Alice has a set of bowls of various sizes. She likes stacking her bowls upside down. A bowl can be stacked over another bowl if the smaller bowl can be completely enclosed by the larger bowl. This means the larger bowl can completely hide the smaller bowl.

For the example below, a bowl with a width of \(10\) cm and height \(10\) cm can stack over a bowl with a width of \(5\) cm and a height of \(5\) cm. In turn they can be stacked over by a bowl with a width of \(20\) cm and a height of \(20\) cm. This gives a single stack.
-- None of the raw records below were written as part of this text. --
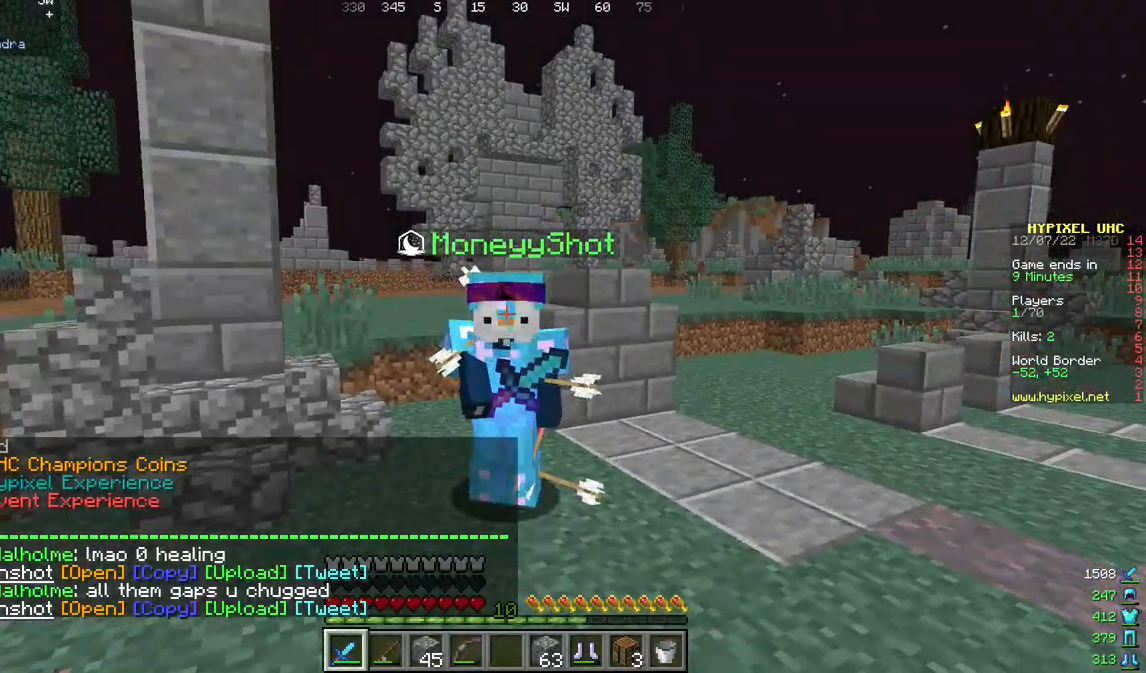
{"keys": ["w"], "mouse": ["left", "right"], "events": [[333, "w", "down"]]}
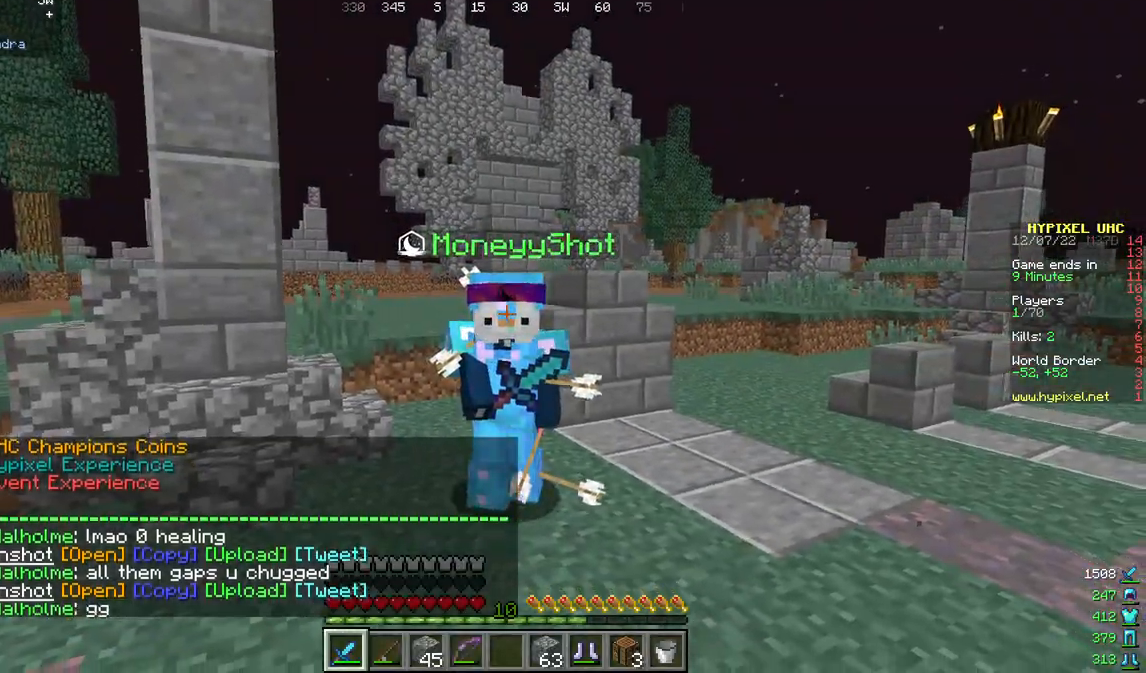
{"keys": ["w"], "mouse": ["left"], "events": [[233, "mouse_left", "up"], [300, "mouse_right", "up"], [467, "mouse_left", "down"]]}
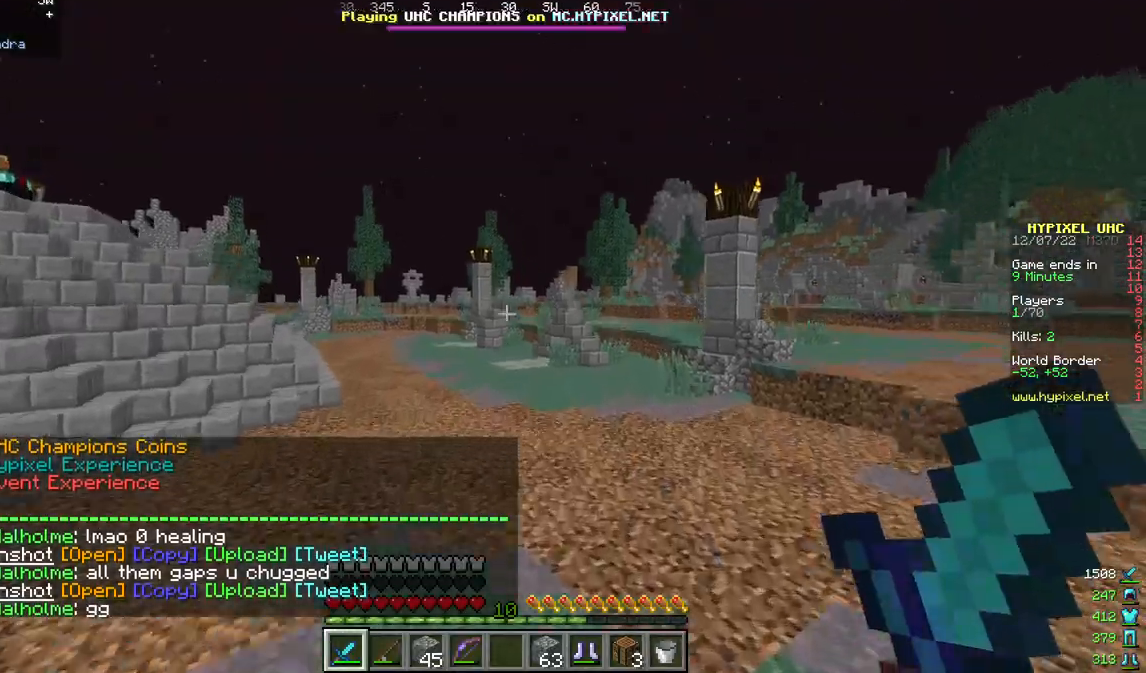
{"keys": ["a", "w"], "mouse": ["left"], "events": [[200, "a", "down"]]}
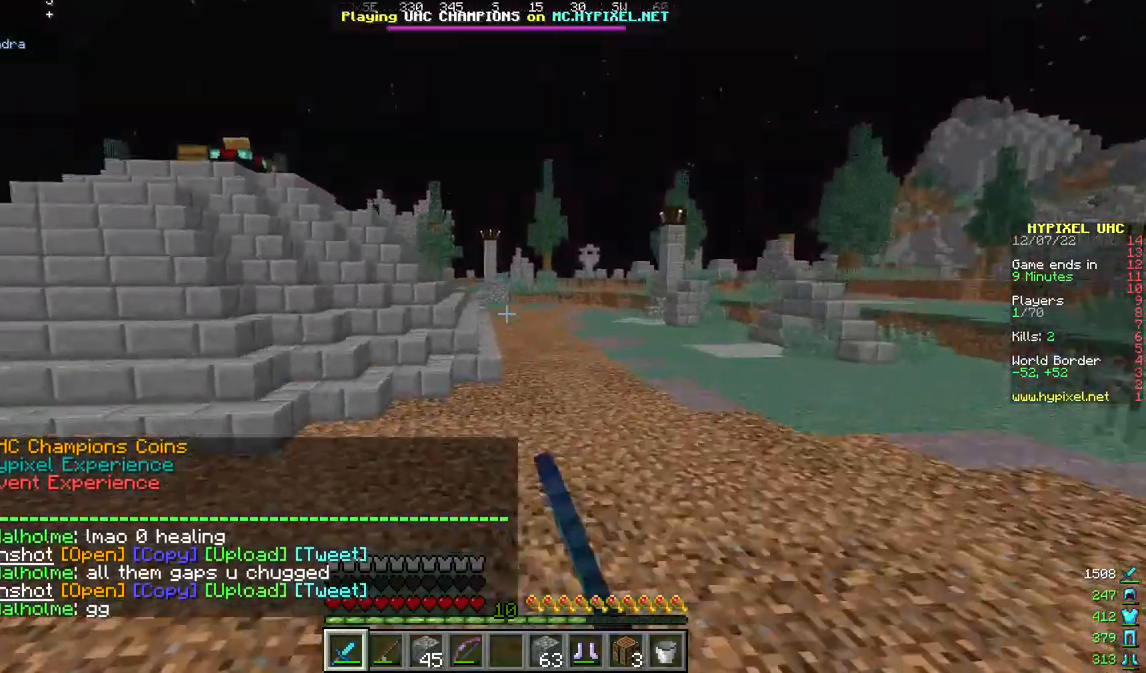
{"keys": ["a", "w"], "mouse": ["left"], "events": []}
A front view of three bowls flipped over so that their
openings lie on a flat surface. The height measures the distance from
top to bottom and the width measures the distance across the bowl. The
three bowls become a single stack with the medium bowl is inside the
large bowl and the small bowl is inside the medium bowl.

On the other hand, a bowl with a width of \(20\) cm and a height of \(20\) cm cannot be stacked over a bowl of a width of \(25\) cm and a height of \(15\) cm. Also, a bowl with a width of \(25\) cm and a height of \(15\) cm cannot be stacked over a bowl of a width of \(20\) cm and a height of \(20\) cm.

Alice has the following set of bowls and starts stacking them. What is the fewest number of stacks that Alice can have?

Seven
bowls with the following dimensions, given as width by height: 45 by 45,
30 by 15, 25 by 35, 50 by 30, 40 by 25, 10 by 10, and 20 by 20.